Another weakness is in fast paced fights, especially against characters such as Sheik, the reverse angle boomerang can quickly cause Link to be vulnerable to attack. The animation is not a short one, and in most cases, Link will be facing the opposite direction of his opponent while performing the reverse angle, leaving the only defensive possibilities to blocking, dodging, or rolling to avoid getting hit.

Reverse Angle Basics[edit]

When starting out with the reverse angle, the only time one should use it is when the opponent is out of reach for their attacks. This way Link can safely perform the reverse angle without any fear of retaliation during his attack. This is where the reverse angle can do the most mind games. The reverse angle can hit many camping characters; conversely, players can camp while throwing reverse angles to play mindgames against opponents.

The floor of Onett is a dangerous place to be, especially on the far right side. However, using the downward reverse angle, a player can annoy and do damage to the person trying to keep Link on the bottom of the stage. Link can also use the minimal stun when he is hit to get himself out of the corner.

Intermediate Use[edit]

After one is comfortable with the timing and directions of the reverse angle, the player may start performing it with an opponent within attacking range of Link. If done successfully with proper distraction, one can lead the boomerang on its reverse angle directly into the foe, which could break one of his combos or start a new one.

Another place to use Young Link's exclusive downward reverse angle is when a player means to thrown a regular boomerang, but as soon as Link begins to start the animation, the player realizes that the enemy is approaching from too high of an angle to hit. By quickly jamming down, the attack can be forced into a downward reverse angle and stun the opponent, breaking his attack, right before he lands on Link. This can save Link from many high and top tier characters's spike-started combos and actually makes use of the medium length animation for throwing the boomerang by giving time to adjust and catching the opponent off-guard.

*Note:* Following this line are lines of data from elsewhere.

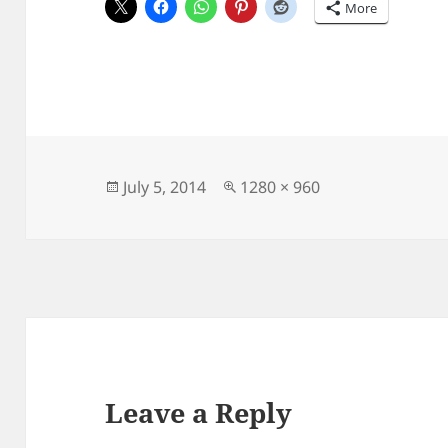
More
Posted
Full
July 5, 2014
1280 × 960
on
size
Leave a Reply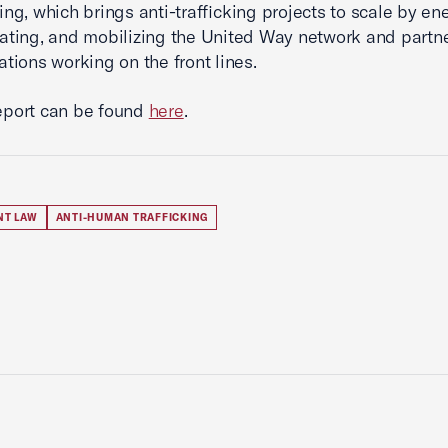
king, which brings anti-trafficking projects to scale by ene
ating, and mobilizing the United Way network and partn
ations working on the front lines.
report can be found
here
.
NT LAW
ANTI-HUMAN TRAFFICKING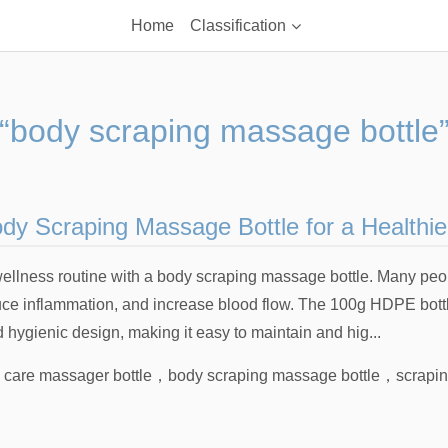
Home
Classification
“body scraping massage bottle
y Scraping Massage Bottle for a Healthier
ellness routine with a body scraping massage bottle. Many people
uce inflammation, and increase blood flow. The 100g HDPE bottle
nd hygienic design, making it easy to maintain and hig...
 care massager bottle
，
body scraping massage bottle
，
scrapi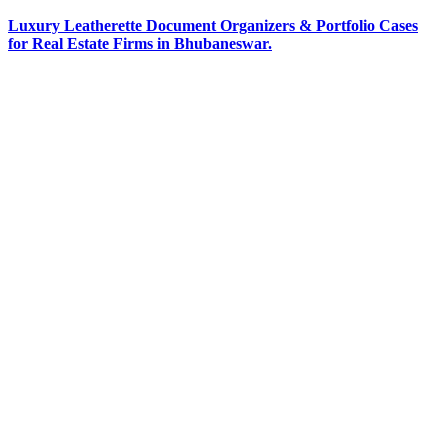
Luxury Leatherette Document Organizers & Portfolio Cases
for Real Estate Firms in Bhubaneswar.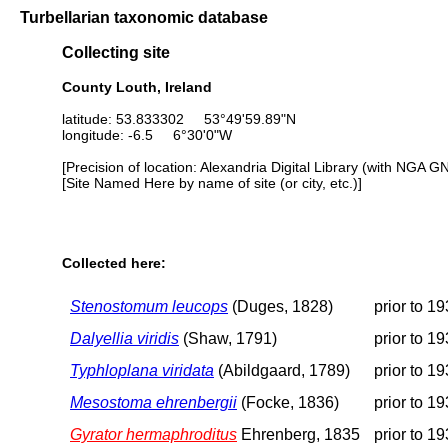
Turbellarian taxonomic database
Collecting site
County Louth, Ireland
latitude: 53.833302 53°49'59.89"N
longitude: -6.5 6°30'0"W
[Precision of location: Alexandria Digital Library (with NGA G
[Site Named Here by name of site (or city, etc.)]
Collected here:
Stenostomum leucops
(Duges, 1828)
prior to 1
Dalyellia viridis
(Shaw, 1791)
prior to 1
Typhloplana viridata
(Abildgaard, 1789)
prior to 1
Mesostoma ehrenbergii
(Focke, 1836)
prior to 1
Gyrator hermaphroditus
Ehrenberg, 1835
prior to 1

Advanced Reverse Angles[edit]

Advanced reverse angles come in all shapes and sizes, requiring use of a multitude of angles to perform well. Often in battles, improvising a reverse angle is needed to meet the specific needs. When moving from platform to platform or while raising or dropping levels, players should move careful with a reverse angle. This catches a lot of players off guard and can lead to a wide range of opportunities; however, this is mainly done defensively. It requires Link's boomerang to intersect with the enemy's path at a specific time for it to work. By becoming efficient at the reverse angle, it is possible to keep a constant source of damage on Link's opponent. Controlling the flow of battle is the number one way to play any character. In order to best do this, one needs to be able to have a boomerang ready whenever he or she may need it, not just when it is a preplanned and set up reverse angle. Being able to visualize the path of the reverse angle as it changes before and after it passes the player is key. There are also two distances to throw one's boomerang: the longer, standing throw, or the shorter, in motion throw. This can greatly effect the resulting angle.

After mastering the timing of the boomerang's animation, try to learn to cut it short by landing on the edge a platform instantly after the boomerang leaves Link's hand, then falling from the edge and thus breaking the animation. This will tremendously cut down on the lag and can help move right into a combo from any boomerang attack, not just a reverse angle. The particular advantage this has for the reverse angle boomerang is the fact that one's intention is rarely to attack the opponent directly in the first place when using it; therefore, if they are close, then they have an opening to attack. This method severely reduces the risk but limits the usage of the reverse angle. However, when it fits, it becomes a very effective way to move and attack quickly and unpredictably.